Santa Barbara is no less beautiful, but will be slightly less improved due to the loss of Martha Green-late of Samarkand-who died at age 84 on March 17 after a battle with cancer. Active in many local organizations, Martha had become a distinctive thread in the local fabric for nearly 50 years.
As a wife, mother, grandmother, great-grandmother, friend, and volunteer, Martha made a lasting impression on Santa Barbara since her arrival in 1960. Hundreds of the friends she made during the years paid tribute to her on March 23 at the Unitarian Society of Santa Barbara.

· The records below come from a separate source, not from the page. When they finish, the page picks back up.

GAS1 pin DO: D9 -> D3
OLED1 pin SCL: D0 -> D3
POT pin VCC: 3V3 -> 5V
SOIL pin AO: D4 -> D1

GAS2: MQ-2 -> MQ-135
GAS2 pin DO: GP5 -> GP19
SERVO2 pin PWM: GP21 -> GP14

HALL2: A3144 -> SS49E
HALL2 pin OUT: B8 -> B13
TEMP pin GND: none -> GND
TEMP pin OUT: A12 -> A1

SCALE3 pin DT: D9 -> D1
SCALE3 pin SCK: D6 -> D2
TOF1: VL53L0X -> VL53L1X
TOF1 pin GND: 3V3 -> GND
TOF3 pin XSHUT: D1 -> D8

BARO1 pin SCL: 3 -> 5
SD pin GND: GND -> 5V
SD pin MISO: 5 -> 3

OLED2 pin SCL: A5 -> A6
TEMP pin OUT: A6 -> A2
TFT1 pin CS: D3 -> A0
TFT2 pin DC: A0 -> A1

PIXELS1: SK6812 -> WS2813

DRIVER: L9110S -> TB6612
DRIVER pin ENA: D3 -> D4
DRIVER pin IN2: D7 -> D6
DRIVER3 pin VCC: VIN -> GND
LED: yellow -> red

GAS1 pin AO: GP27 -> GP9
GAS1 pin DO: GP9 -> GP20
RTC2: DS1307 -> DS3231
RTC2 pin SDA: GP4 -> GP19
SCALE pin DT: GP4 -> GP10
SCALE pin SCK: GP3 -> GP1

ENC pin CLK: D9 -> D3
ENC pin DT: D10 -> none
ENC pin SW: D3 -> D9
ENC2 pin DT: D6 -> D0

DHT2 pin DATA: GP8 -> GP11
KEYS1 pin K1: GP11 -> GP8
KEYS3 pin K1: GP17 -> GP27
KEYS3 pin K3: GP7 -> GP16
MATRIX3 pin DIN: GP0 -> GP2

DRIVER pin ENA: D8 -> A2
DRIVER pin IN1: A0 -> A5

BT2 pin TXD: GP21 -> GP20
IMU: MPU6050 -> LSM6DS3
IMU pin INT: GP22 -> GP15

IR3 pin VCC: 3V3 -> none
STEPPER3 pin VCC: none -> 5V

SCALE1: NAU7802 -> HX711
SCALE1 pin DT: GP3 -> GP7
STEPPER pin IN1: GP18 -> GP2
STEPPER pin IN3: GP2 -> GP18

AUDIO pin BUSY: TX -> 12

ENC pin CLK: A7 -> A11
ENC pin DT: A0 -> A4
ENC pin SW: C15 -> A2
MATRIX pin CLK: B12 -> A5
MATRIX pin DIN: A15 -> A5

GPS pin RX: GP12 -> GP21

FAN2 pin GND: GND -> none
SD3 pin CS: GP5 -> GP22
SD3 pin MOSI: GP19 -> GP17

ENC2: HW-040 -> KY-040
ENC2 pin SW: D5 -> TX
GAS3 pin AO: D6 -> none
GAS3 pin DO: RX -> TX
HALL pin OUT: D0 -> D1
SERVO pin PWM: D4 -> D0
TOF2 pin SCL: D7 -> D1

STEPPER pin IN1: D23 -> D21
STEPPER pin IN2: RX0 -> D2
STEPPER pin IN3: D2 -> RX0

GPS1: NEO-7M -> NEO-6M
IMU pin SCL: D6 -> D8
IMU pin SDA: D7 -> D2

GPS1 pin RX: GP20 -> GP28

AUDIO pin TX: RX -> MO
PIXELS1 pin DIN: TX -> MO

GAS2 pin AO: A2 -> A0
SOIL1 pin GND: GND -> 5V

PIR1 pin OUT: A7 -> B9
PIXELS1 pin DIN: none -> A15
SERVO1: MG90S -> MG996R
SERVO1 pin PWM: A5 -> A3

Born in 1923, Martha was the eldest of three children. The role of matriarch was thrust upon Martha at age 12, when her mother died of pneumonia. Within a year, her father died of a cerebral hemorrhage and once Martha knew her baby brother, Julian, was in very good hands, on her initiative she was soon reunited with her sister Joyce under the care of their maiden aunt, Emily Knowles. From then on, Martha took on a responsibility for her family that she upheld throughout her entire life.
Martha met a soldier at nearby Fort Benning, and married in 1944. Escaping her Southern gothic origins, she settled in her new husband’s home of Sacramento, and brought twin girls, Tammy and Martoo, into the world the next year. Almost a decade later, a third daughter, Lisa, was born.
After her marriage ended, Martha relocated to Santa Barbara and worked for orchestra leader I. Newton Perry, as well as for the American Cancer Society. She also encouraged and nurtured each of her daughters as they pursued their own careers. At an adult education course, she met Jerome Green, a retired chemist, and in 1967 the pair launched a lifelong partnership.
It was observed at her memorial that Martha “put the Southern in Southern California.” She became the embodiment of a Santa Barbara lady, dividing her time between working to support her family and volunteering for unnumbered efforts. For years, she led a group at the Santa Barbara Museum of Natural History, making dried arrangements to sell in the museum shop; she was also a longtime member of the Ladies Brotherhood.
Armed with unerring (and often daring) taste, Martha was sought after for her flair. Martha often made the most of simple things, combining and arranging with a masterful touch. With old-world charm and West Coast creativity, she volunteered for more than three decades on the team that created flowers for the altar of the Unitarian Society, and maintained its charming courtyard garden.
In that same courtyard, with bright tulips floating on its fountain, friends honored Martha’s blithe spirit on March 23. “I already miss her dreadfully,” said Betty Newcomb, during her “remembrance” at the service. Lex Crane, who officiated her service, was not alone in noting that Martha had a subtle, but firm way of standing her ground. “If she didn’t agree with something you’d said, she’d simply respond, ‘You think so, huh?'” The venerable minister slyly added, “Sometimes, she said it even to me!”
Bon voyage, Martha. Already, we all miss you dreadfully.